Computer: Quite old Sigma Sport unit.  It does what I need it to.

All the parts listed from the seatpost to the computer were from the ZZ.

I'll write a ride review after getting a decent number of miles on the bike, but I'm pretty happy with the way it came out.  The Marin frame has some interesting details, such as a grippy, reflective material that is mixed in with the paint in places.  CX frames are made to be carried over obstacles and this feature makes it easier to shoulder the bike as I wind my way around the tight landing on my basement stairs.

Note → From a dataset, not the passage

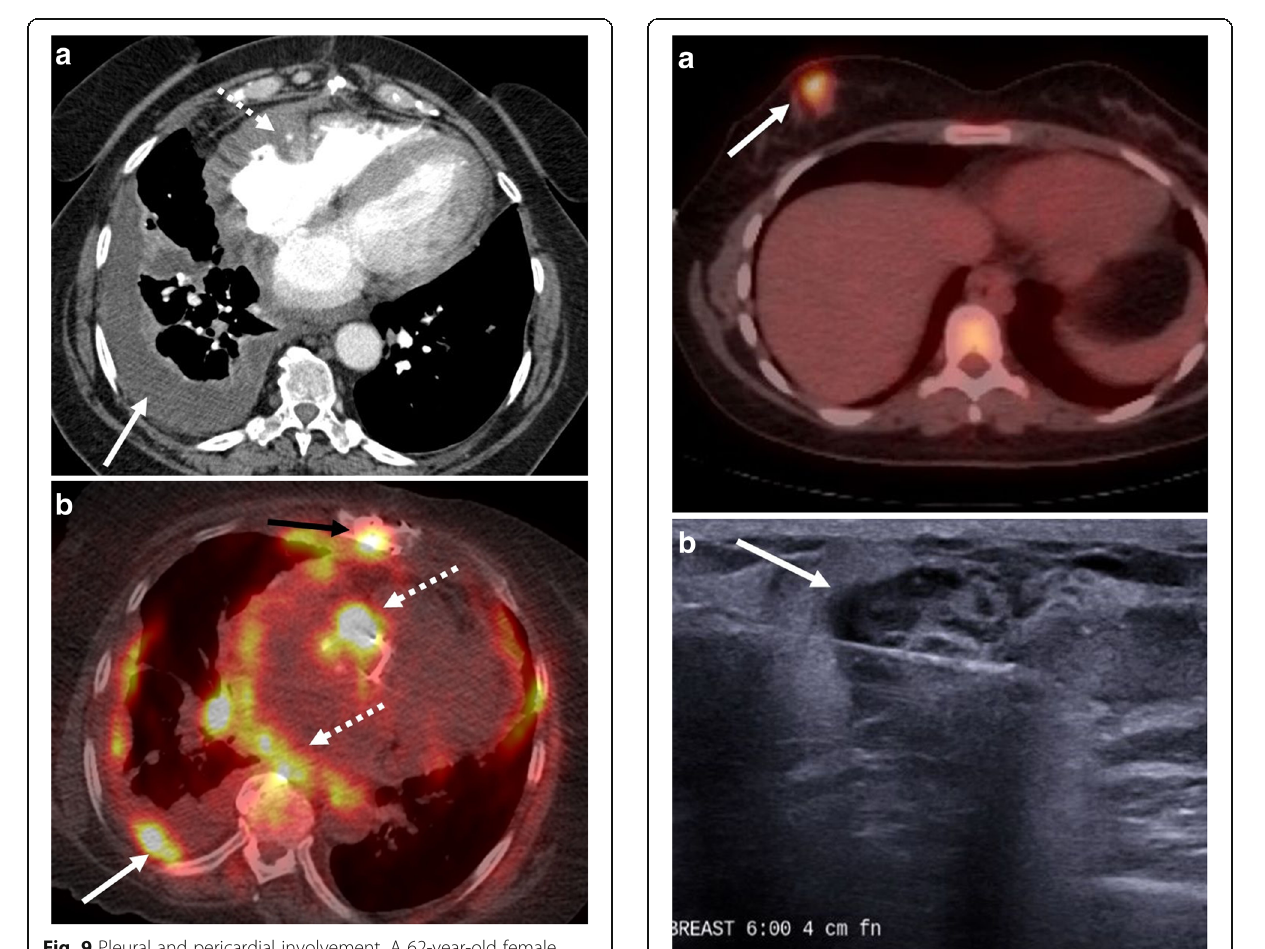
Fig. 9 Pleural and pericardial involvement. A 62-year-old female presenting with chest pain and shortness of breath. a Contrast- enhanced axial CT image demonstrates a partially loculated right pleural effusion (solid arrow) and mass-like thickening of the pericardium extending into the epicardial fat encasing the right coronary artery (dashed arrow). b Fused axial PET-CT demonstrates associated hypermetabolic uptake within the pericardial mass (white dashed arrows) and better depicts multifocal right-sided pleural involvement (white solid arrow). There is also sternal involvement (black solid arrow)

This bike will never be this clean again, so enjoy the pics!
Spacers are a work in progress

Nokian / Suomi A10 tires are fine for ice or light snow cover. Not so good in deep snow.
The grippy material in paint shows up well in the camera flash
Square taper BB is tried and true. Those who claim they can tell the difference in stiffness between square taper and modern pipe designs likely also believe they can feel thin steel frame tubing give under strong thumb pressure and the difference between 3-cross and radially spoked wheels.
Custom bracket to connect the svelte taillight to the Blackburn rack. American manufacturers have long ignored light and reflector attachments.
I usually ride this bike with both battery and dynamo lighting, front and rear. In this area, drivers don't see many cyclists in the winter. Since 1972, I've never found another saddle to be as comfortable as a Brooks Pro.
The shifters are new, but the housings are from the 8-speed ones that I used before.  Why scratch up the new ones?
Low-tech fender repair. I cut up a license plate from our old Subaru.